Sabah Gazetesi yazarı Mehmet Barlas, bugünkü köşesinde Fethullah Gülen Cemaati’yle ilgili sert eleştiriler kaleme aldı. Özellikle cemaate ait Today’s Zaman’ın çizgisini eleştiren Barlas, ‘Fethullah Gülen neden hala ülkesine dönmüyor’ diye sordu.
Eleştirilerini daha da sertleştiren Barlas, “Türk medyasındaki tabloyu genel açıdan bilen ama ayrıntıları ve mülkiyet yapılarını bilmeyenler, ilk bakışta ‘Today’s Zaman’ın da Gezi eylemlerinin sözcüsü ve pompalayıcısı konumundaki Doğan Medyası’na ait bir yayın organı olduğunu düşünebilir” diye yazdı.
Barlas’ın yazısından satırbaşları şöyle:
(…)
TODAY’S ZAMAN KİMİN GAZETESİ?
Siz sayın okurlarımın da anlamakta zorlandığınız durumlar yok mu? Mesela ben kendi mesleğimi doğrudan ilgilendiren çok güncel bir durumu anlamakta zorlandım.
Şöyle ki…
– Türkiye’deki AK Parti iktidarının mitinglerini Hitler’in Nazi Partisi’nin gösterilerine benzeten ve ünlü sanatçıların imzaladığı bildiri, neden sadece “The Times”da yayınlandı? İngilizce yayın yapan ve üstelik Türklerin daha fazla okudukları Cemaat’in (veya Hizmet’in) yayın organı “Today’s Zaman”da da neden yayınlanmadı bu bildiri?
Çünkü bu bildiride yer alan iddialar Today’s Zaman köşelerinde hemen her gün seslendirilmekte. Bu arada gazetemiz Sabah da hemen her gün hedefte…
Türk medyasındaki tabloyu genel açıdan bilen ama ayrıntıları ve mülkiyet yapılarını bilmeyenler, ilk bakışta “Today’s Zaman”ın da Gezi eylemlerinin sözcüsü ve pompalayıcısı konumundaki Doğan Medyası’na ait bir yayın organı olduğunu düşünebilir.
CEMAATİN YAYIN ORGANLARI TENCERE TAVA GÜRÜLTÜSÜNE NİYE BU KADAR KAPTIRDILAR?
Evet… Anlamakta zorlandığım durumlardan bir de “Cemaat”in yayın organlarının Gezi Parkı eylemleri sürecinde tencere ve tava gürültüsüne kendilerini neden böyle fazlaca kaptırdıklarıdır?
Basın özgürlüğü mü?
“Cemaat böyledir, Cemaat organlarında yazanlar iktidar yanında yer almaz” demeyin sakın.
Ben 28 Şubat post-modern darbesinde çok kısa süre Zaman’da yazmak imkânına kavuştum.

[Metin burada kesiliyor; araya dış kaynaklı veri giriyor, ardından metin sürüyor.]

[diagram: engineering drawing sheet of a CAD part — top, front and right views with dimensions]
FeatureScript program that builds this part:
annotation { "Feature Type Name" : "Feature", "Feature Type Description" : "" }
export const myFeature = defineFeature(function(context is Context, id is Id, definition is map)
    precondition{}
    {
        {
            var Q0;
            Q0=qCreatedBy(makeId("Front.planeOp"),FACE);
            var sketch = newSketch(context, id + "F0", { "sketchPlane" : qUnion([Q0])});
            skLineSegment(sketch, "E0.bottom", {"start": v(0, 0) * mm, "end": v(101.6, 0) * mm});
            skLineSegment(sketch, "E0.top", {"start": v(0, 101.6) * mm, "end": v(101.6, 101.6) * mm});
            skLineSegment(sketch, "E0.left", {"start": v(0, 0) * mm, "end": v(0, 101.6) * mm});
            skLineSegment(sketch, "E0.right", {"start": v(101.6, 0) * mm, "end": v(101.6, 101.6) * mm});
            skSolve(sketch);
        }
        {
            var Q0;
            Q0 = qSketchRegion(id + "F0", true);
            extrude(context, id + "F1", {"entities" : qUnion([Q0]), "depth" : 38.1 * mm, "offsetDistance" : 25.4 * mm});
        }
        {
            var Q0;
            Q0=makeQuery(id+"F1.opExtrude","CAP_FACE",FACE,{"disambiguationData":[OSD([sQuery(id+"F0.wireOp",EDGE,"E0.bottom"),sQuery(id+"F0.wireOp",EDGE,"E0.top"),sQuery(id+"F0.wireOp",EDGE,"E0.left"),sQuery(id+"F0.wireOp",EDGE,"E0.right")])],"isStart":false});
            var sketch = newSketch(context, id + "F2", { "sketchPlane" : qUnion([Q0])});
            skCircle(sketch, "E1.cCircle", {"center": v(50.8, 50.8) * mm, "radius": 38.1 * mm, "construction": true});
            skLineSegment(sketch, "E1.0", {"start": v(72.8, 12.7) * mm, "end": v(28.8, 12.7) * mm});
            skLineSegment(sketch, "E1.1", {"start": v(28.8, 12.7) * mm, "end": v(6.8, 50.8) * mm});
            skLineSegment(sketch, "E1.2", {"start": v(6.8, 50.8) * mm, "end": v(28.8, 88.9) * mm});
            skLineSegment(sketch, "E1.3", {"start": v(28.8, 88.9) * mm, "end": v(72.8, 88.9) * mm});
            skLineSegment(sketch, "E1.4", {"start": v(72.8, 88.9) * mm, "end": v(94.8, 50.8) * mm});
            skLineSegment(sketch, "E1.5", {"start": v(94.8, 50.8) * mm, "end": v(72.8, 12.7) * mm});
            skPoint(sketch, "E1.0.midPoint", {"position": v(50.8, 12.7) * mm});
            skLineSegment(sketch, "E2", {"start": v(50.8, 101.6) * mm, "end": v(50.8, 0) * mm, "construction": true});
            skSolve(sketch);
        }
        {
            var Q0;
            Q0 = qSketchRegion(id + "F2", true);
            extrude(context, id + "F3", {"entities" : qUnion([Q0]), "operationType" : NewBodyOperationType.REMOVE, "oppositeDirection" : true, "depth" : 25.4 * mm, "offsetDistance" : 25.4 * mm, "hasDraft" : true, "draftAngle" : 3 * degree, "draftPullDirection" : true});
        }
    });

Ama dönemin sorumlularından biri olan Mesut Yılmaz’ı eleştiren cümlelerim yazılarımdan çıkarılmak istendiği için ayrıldım Zaman’dan.
28 Şubat’ta atanmış Mesut Yılmaz’a sergilenen muhabbet ve hoşgörünün şimdiki seçilmiş Başbakan Erdoğan’dan niçin esirgendiğini anlamakta tabii ki zorlanıyorum.
Acaba bir algılama hatası mı var hepimizde?
BAŞBAKAN ERDOĞAN’I DESTEKLEMEK SANKİ SUÇ
İşte bu Cemaat’in yayın organlarında yer alan bazı yorumlara bakarsanız, Başbakan Erdoğan’ı desteklemek ve sokak eylemlerine karşı çıkmak, hem düşünce özgürlüğüne, hem de basın özgürlüğüne karşı olmakla eş anlamlıdır.
Sayın Gülen’in ülkeye ve insanlara sunduğu hizmetlerini yok saymak sadece insafsızlıktır.
Ama onun ülkesine neden dönmediğini ve Cemaat’in bazı sözcülerinin neden bir siyasi karşı kampın üyeleri izlenimi verdiklerini anlamak da mümkün değildir.
Neticede Cemaat bir cemaattir ve AK Parti bir siyasi partidir. Aydın Doğan’la Fethullah Gülen’i aynı eğilimdeki medya sermayesinin sahipleri olarak görmeye eğilimli olanlar, sadece Gülen’e haksızlık ederler, onun imajını bozarlar.